# [Excerpt to read]
Mexican Brown Rice Ingredients

Overhead shot of all ingredients needed for Mexican brown rice.
  • Olive Oil: I use extra-virgin olive oil because I always have it on hand.
  • Butter: Use salted or unsalted – if using unsalted, you may need to adjust the salt in the recipe.
  • Long Grain Brown Rice: Regular brown rice is key here – not instant or quick-cooking varieties. (Try this Cilantro Lime Brown Rice recipe too.)
  • Onion: I prefer white onion for its clean, sharp flavor, but yellow works too.
  • Garlic: Fresh cloves with tight, papery skin and no soft spots.
  • Jalapeño: Look for smooth, firm peppers – ones with white lines tend to be spicier.
  • Chicken Broth: Homemade chicken broth or store-bought both work well in this recipe. If using low-sodium broth, you may need to add more salt.

# [Exercise prompt]
Name every ingredient that the Mexican brown rice ingredient list gives a bullet point to.

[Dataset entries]
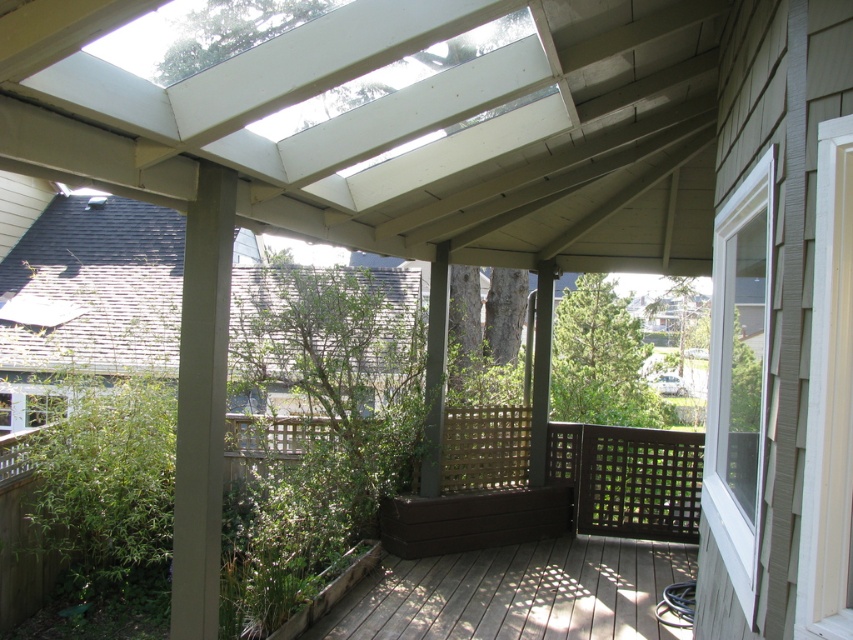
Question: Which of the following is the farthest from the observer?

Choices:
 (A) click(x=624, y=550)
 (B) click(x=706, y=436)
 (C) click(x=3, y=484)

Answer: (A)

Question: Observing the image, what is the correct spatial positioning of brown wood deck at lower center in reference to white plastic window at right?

# [The answer]
Olive oil, butter, long grain brown rice, onion, garlic, jalapeño, chicken broth